Gracious, thank you for joining me. Thanks, Brian.
Great to be here. Like you do it. I'm doing really
well. Thanks for asking. So I'm really interested
in this TARS bot that you built. Can you give
me a thesis of what you were actually building
with TARS? And why is human in the loop the core
idea? All right. So I am a software engineer.
And when I coded and pushed my code into, you
know, CI CD pipelines, I saw that it Took a lot
of time to get through a lot of teams, especially
the DevOps ones. So I started looking at the
processes of how DevOps go through, the incident
response and everything like that. There's a
lot of steps, manual steps that each and every
person has to cover through. Going through it,
I realized that all of these things are very
manual, very repetitive. And don't get me wrong,
everything is important and can break the system
at any point. So having a human in the loop is
very important. But looking at the processes,
I also see that all of these things can be automated.
So having an AI agent where human in the loop
approach increasingly helps us to fasten the
processes is what got me going into all of this.
Interesting. So what problem were you trying
to solve that like existing tooling didn't handle?
Right. So all of this, all of the tools that
I used into this workflow. are existing tools,
only that these are not custom made for, you
know, my requirement, my company or whatever
it is. So I had to custom make the workflow using
multiple tools from different, different domains.
So I custom made, you know, the SS access in
which there are, you know, validated SSH commands
that my AI agent can utilize to find out what
is going on into my Docker containers. to get
a proper system status report. And in order to
do a comprehensive check, I compare those logs
or the errors or whatever it is that the Docker
is pointing out to my previous GitHub comments,
be it the previous ones, the latest ones, or
whatever it is, I compare them and get a comprehensive
check. And based on those checks, it helps me
to figure out where I should narrow my focus
to. And once I do that, I kind of understand
what are the fixes that I should be figuring
out in a very short incident response time that
I get. That makes sense. Okay, so this was originally
Friday, and then you morphed into TARS, right?

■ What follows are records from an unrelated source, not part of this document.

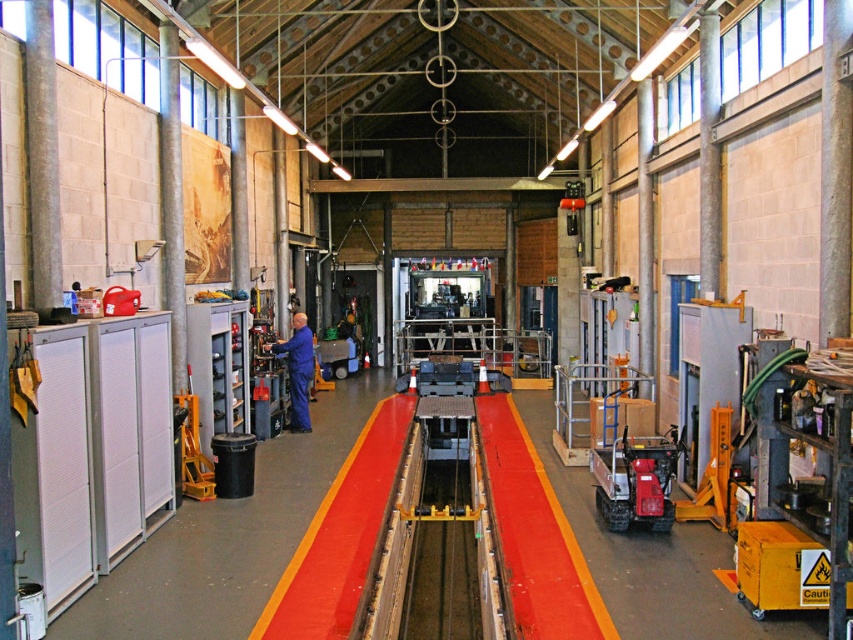
You are a maintenance worker in the workshop. You need to move a large equipment from the storage area to the loading dock. The equipment is as wide as the red plastic forklift at center. Can you safely transport it using the blue uniform at center as a reference for space? Please explain your reasoning.

The red plastic forklift at center is wider than the blue uniform at center. Since the equipment is as wide as the forklift, it may not fit through spaces that accommodate the blue uniform at center, so transportation might be risky without checking the exact dimensions.

In the scene shown: You are a maintenance worker in the blue uniform at center. You need to move a heavy box using the red plastic forklift at center. Can you safely operate the forklift while standing on the uniform?

The red plastic forklift at center is bigger than the blue uniform at center. Since the forklift is larger, you can safely operate it while standing on the uniform as there is enough space between them.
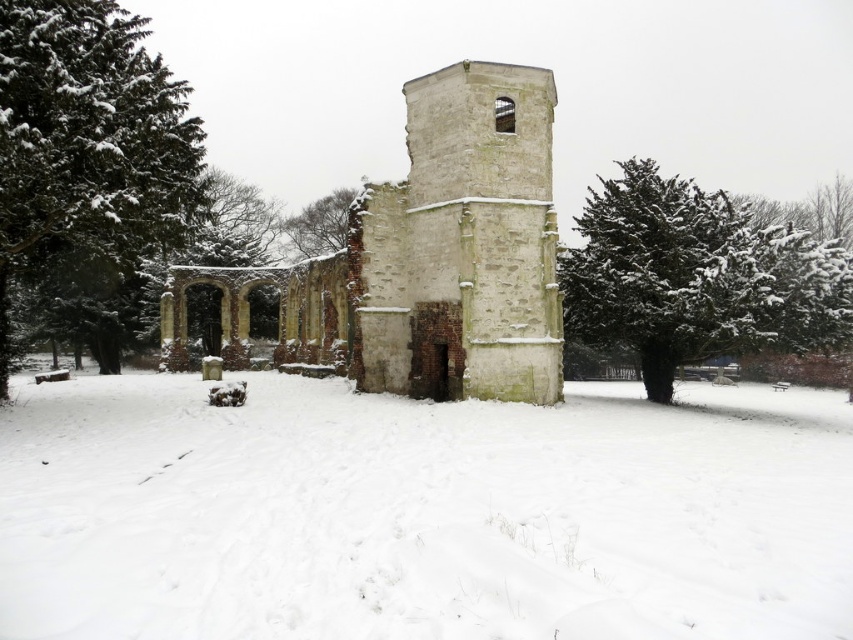
Question: Is stone church at center in front of green textured pine tree at left?

Choices:
 (A) no
 (B) yes

Answer: (A)

Question: Does white fluffy snow at center appear on the right side of stone church at center?

Choices:
 (A) no
 (B) yes

Answer: (B)

Question: Among these objects, which one is farthest from the camera?

Choices:
 (A) white fluffy snow at center
 (B) snow-covered evergreen at center
 (C) green textured pine tree at left
 (D) snow-covered branches at center

Answer: (D)

Question: Which point is closer to the camera?

Choices:
 (A) green textured pine tree at left
 (B) stone church at center

Answer: (A)

Question: Is stone church at center positioned behind green textured pine tree at left?

Choices:
 (A) no
 (B) yes

Answer: (B)

Question: Estimate the real-world distances between objects in this image. Which object is closer to the green textured pine tree at left?

Choices:
 (A) snow-covered branches at center
 (B) stone church at center

Answer: (B)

Yes. Can you walk me through this evolution from
Friday? Like, what was Friday and what is TARS?
Well, Friday in itself is an Aniton workflow.
Now, Aniton is a... high -level abstract API,
sorry, multiple API application system where
we can connect different programs, subsections,
and sub -workflows in which we take the data
from one workflow, one action, and use it for
the next process and step -by -step so that based
on our custom input, we get a custom output which
we utilize for something. But Friday in itself
used a lot of tools, like some of the tools I
myself created and named, like visit development
server, visit production server, visit this API
container, that container. And based on all of
this, my LLM creates a system status report in
which I get to know whether some container is
down or up or what is going on, if everything
is working fine. And if anything is down. Then
it sends me a report via Telegram. And based
on that report, it's kind of an alarm going off
like in a plane's cockpit. And I am the pilot.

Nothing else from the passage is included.